Tendon ruptures are increasingly common, repair can be difficult, and healing is poorly understood. Tissue engineering approaches often require expansion of cell numbers to populate a construct, and maintenance of cell phenotype is essential for tissue regeneration. Here, we characterize the phenotype of human Achilles tenocytes and assess how this is affected by passaging.
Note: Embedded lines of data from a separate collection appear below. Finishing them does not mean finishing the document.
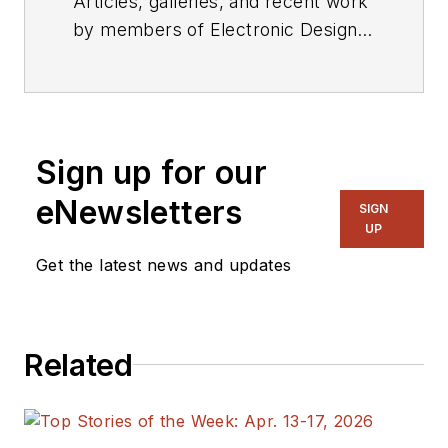
Articles, galleries, and recent work
by members of Electronic Design's
editorial staff.
Sign up for our
eNewsletters
SIGN
UP
Get the latest news and updates
Related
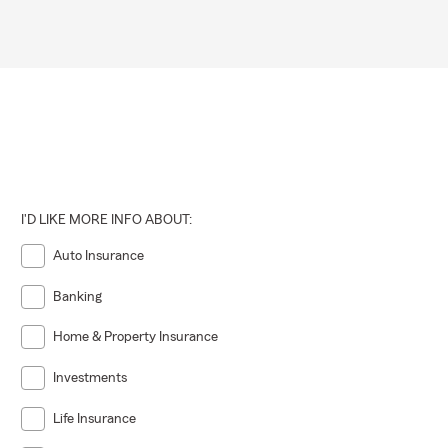
I'D LIKE MORE INFO ABOUT:
Auto Insurance
Banking
Home & Property Insurance
Investments
Life Insurance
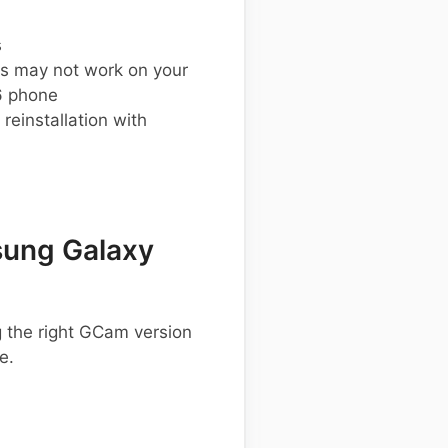
s
s may not work on your
 phone
einstallation with
ung Galaxy
 the right GCam version
e.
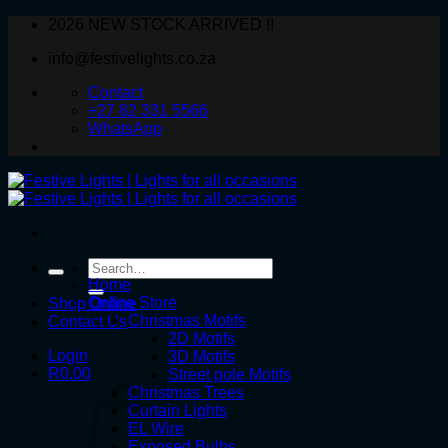
Skip
2026 NEW STOCK ARRIVED !!
to
info@festivelights.co.za
content
Contact
+27 82 331 5566
WhatsApp
Search
for:
Home
Online Store
Shop Online
Christmas Motifs
Contact Us
2D Motifs
Login
3D Motifs
R
0.00
Street pole Motifs
Christmas Trees
Curtain Lights
EL Wire
Exposed Bulbs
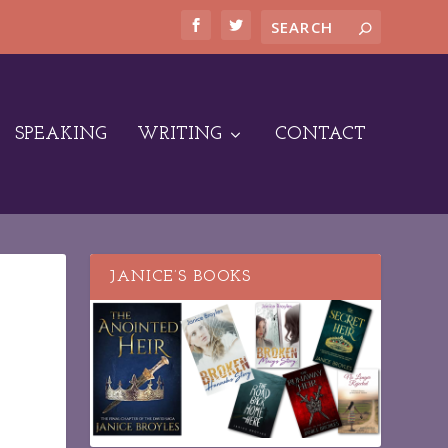
SPEAKING
WRITING
CONTACT
JANICE’S BOOKS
Tenocytes, isolated from tendon samples from 6 patients receiving surgery for rupture of the Achilles tendon, were passaged 8 times. Proliferation rates and cell morphology were recorded at passages 1, 4, and 8. Total collagen, the ratio of collagen types I and III, and decorin were used as indicators of matrix formation, and expression of the integrin beta1 subunit as a marker of cell-matrix interactions. With increasing passage number, cells became more rounded, were more widely spaced at confluence, and confluent cell density declined from 18,700/cm2 to 16,100/cm2 ( p = 0.009). No change to total cell layer collagen was observed but the ratio of type III to type I collagen increased from 0.60 at passage 1 to 0.89 at passage 8 ( p < 0.001). Decorin expression significantly decreased with passage number, from 22.9 +/- 3.1 ng/ng of DNA at passage 1, to 9.1 +/- 1.8 ng/ng of DNA at passage 8 ( p < 0.001). Integrin expression did not change. We conclude that the phenotype of tenocytes in culture rapidly drifts with progressive passage.